In realtà, gli esperti spiegano unanimi che il calcio disciolto nell'acqua, che pure danneggia gli elettrodomestici, per il nostro organismo non è affatto un problema. Al contrario, l'associazione Altroconsumo ha realizzato una campagna a favore dell'acqua di casa invitandoci a “non restare imbottigliati”. Ha analizzato le acque di 35 città italiane, concludendo che è sicura per la salute e ottima da bere ovunque (fa eccezione la sola Reggio Calabria). “Studi recenti”, spiega Claudia Chiozzotto, responsabile dei controlli sull'acqua per Altroconsumo “dimostrano che le acque leggere, come quelle scandinave, potrebbero favorire la comparsa di malattie cardiovascolari”.

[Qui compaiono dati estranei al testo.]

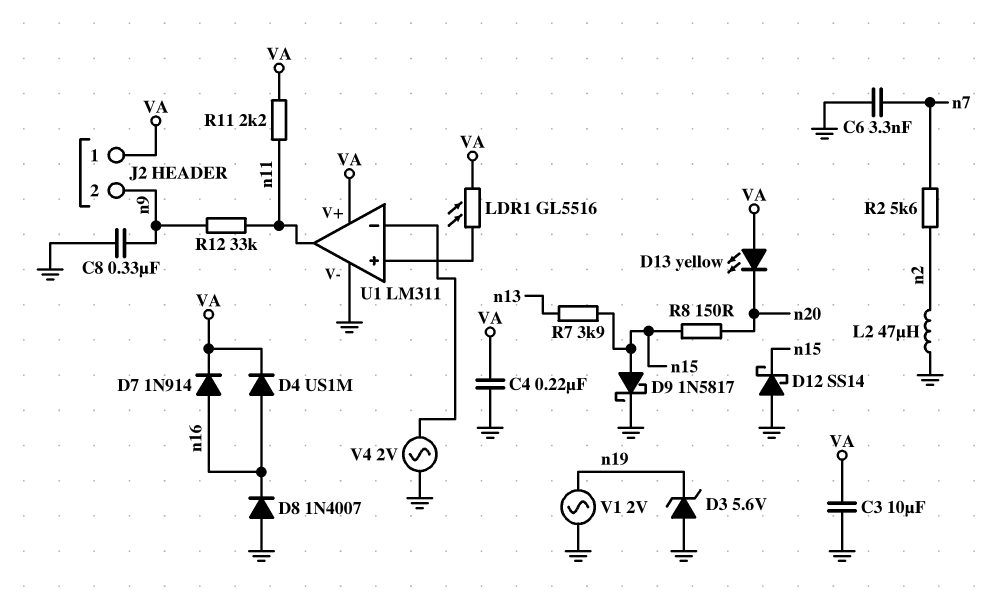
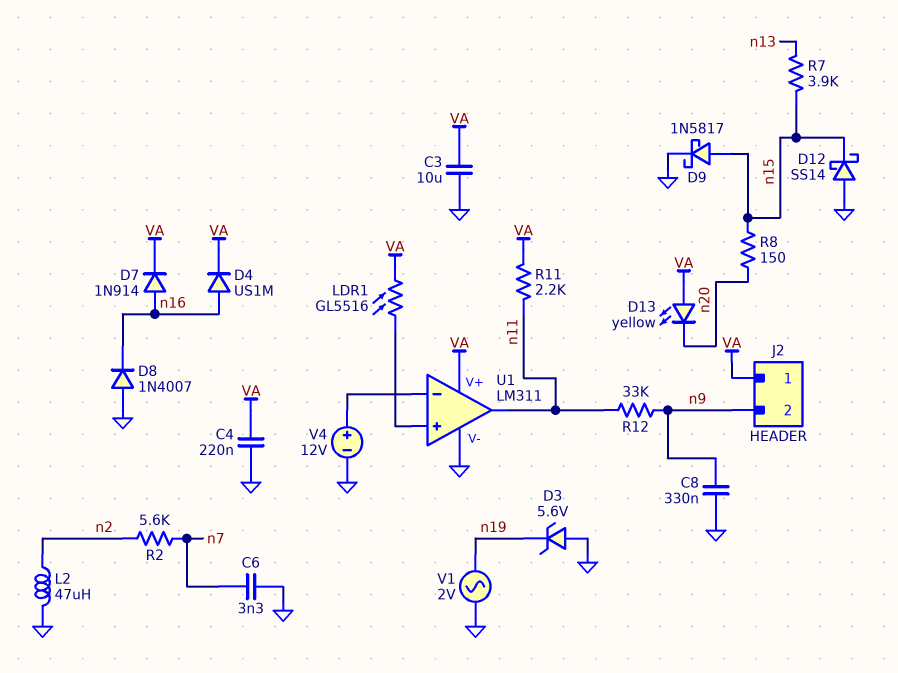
V4: AC 2V (GND, U1/in-) -> 12V (plus U1/in-, minus GND)

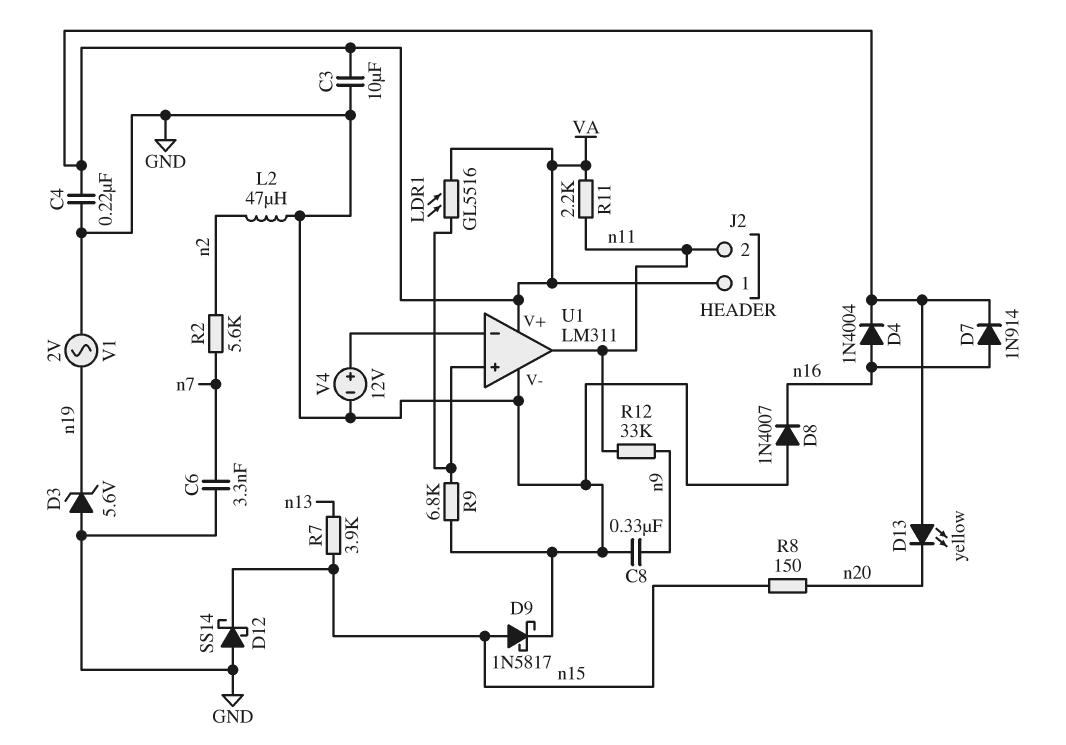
D4: diode US1M (A n16, K VA) -> diode 1N4004 (A n16, K VA)
J2 pin 2: n9 -> n11
R9: none -> 6.8k (GND, U1/in+)

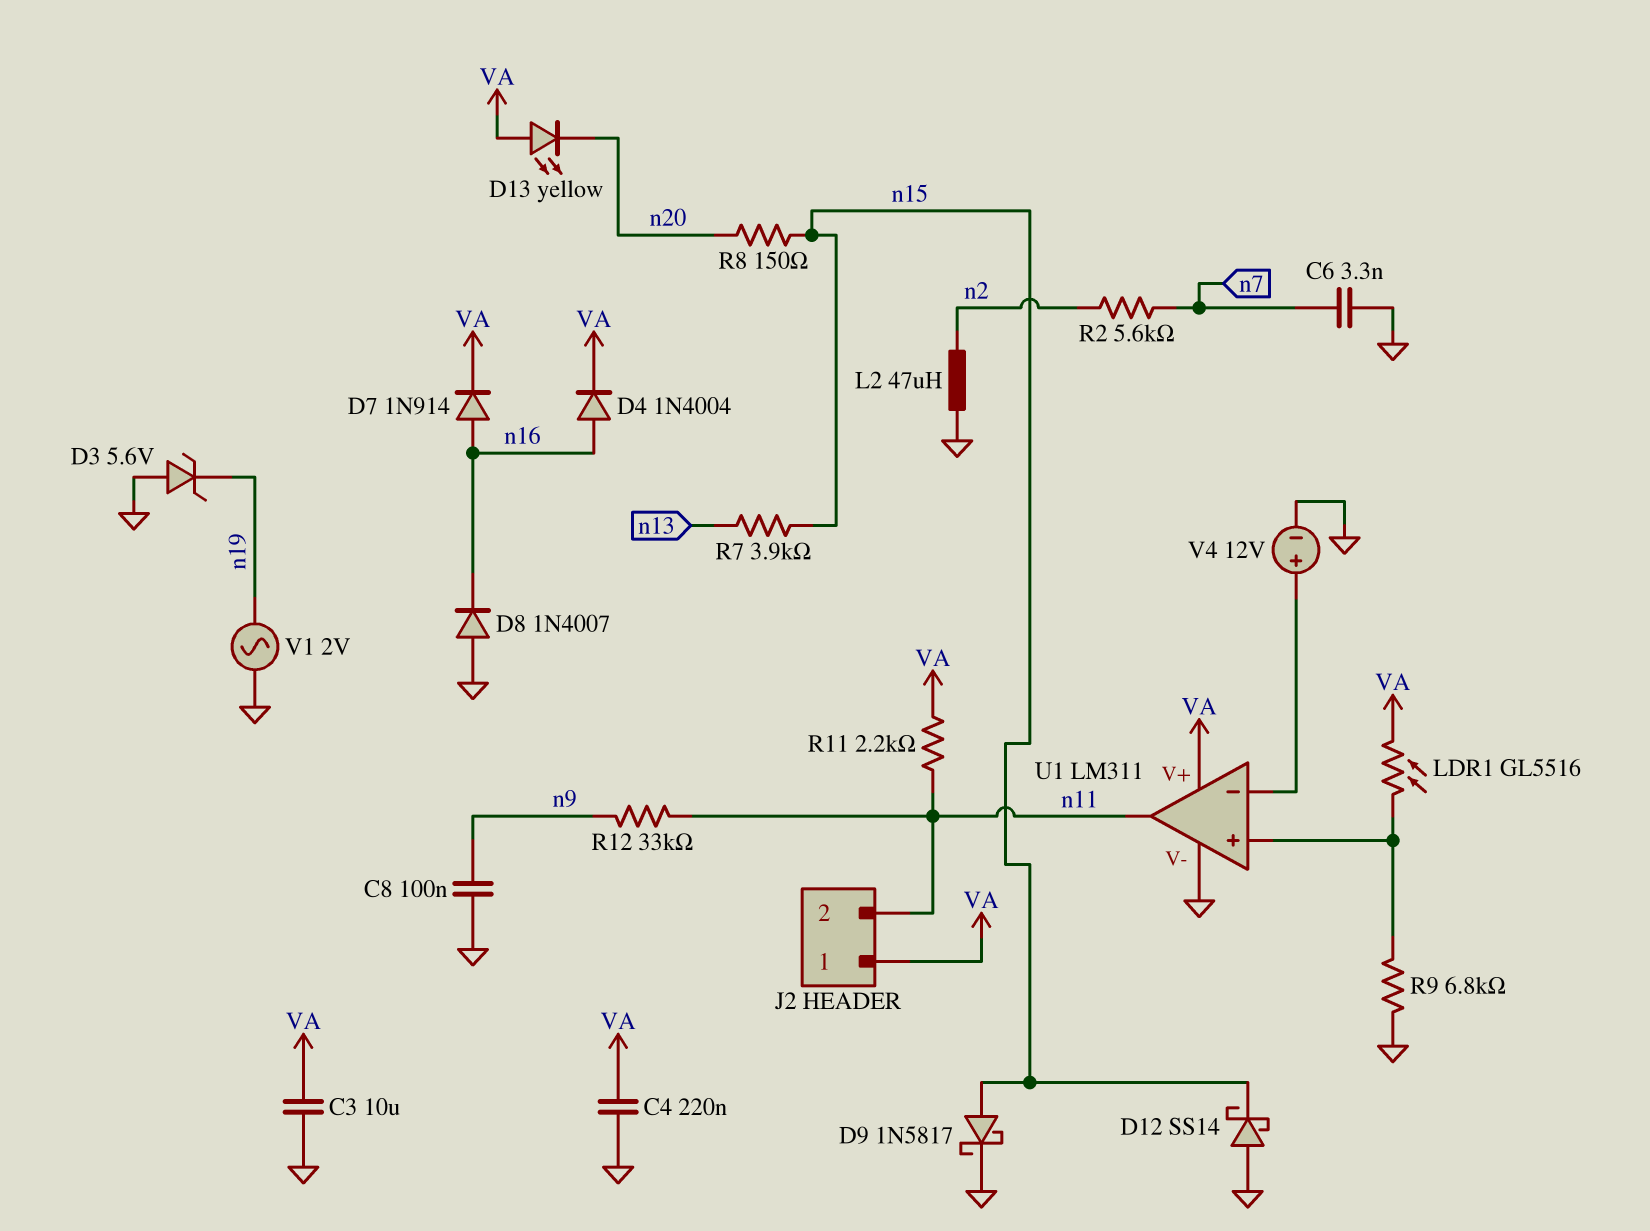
C8: 330nF (GND, n9) -> 100nF (GND, n9)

Le fa eco la nutrizionista Evelina Flachi, intervistata dal Giornale: “Le acqua del territorio nazionale”, spiega, “vengono regolarmente controllate. E sono sicure. Ci sono livelli che per legge vanno rispettati, quindi i consumatori possono stare tranquilli. L'acqua del rubinetto può competere con quelle in bottiglia.”
In sostanza, dicono le analisi, in quasi tutta Italia disponiamo, in casa, di una vera e propria fonte d'acqua oligominerale: con la giusta dose di calcio, povera di sodio quanto quelle “con una povera particella sperduta”, a “zero calorie” come quelle pubblicizzate per le diete e soprattutto, controllata in continuazione dalle aziende sanitarie locali. Il paradosso è che nel nostro paese l'acqua minerale e l'acqua del sindaco sono regolate da legge, regolamenti e parametri chimici diversi. In origine, infatti, l'acqua minerale era stata intesa dal legislatore come destinata esclusivamente a usi terapeutici – dunque, a persone che necessitano di diete particolari.
Molte acque minerali, se rapportate ai parametri previsti dalle normative che regolano il liquido che esce dai nostri rubinetti di casa, sarebbero classificate come “non potabili”.
“In Piemonte” spiega Giuseppe Altamore, in Acqua Spa, “imbottigliano un'acqua con un residuo fisso di circa 20 milligrammi/litro. Bene, nessun acquedotto distribuisce un'acqua così povera di sali, perché ritenuta 'poco potabile'. Raramente un acquedotto fornisce un'acqua con un residuo fisso al di sotto dei 100 mg/lt. Ma i venditori di minerale riescono a trasformare un difetto in un pregio”.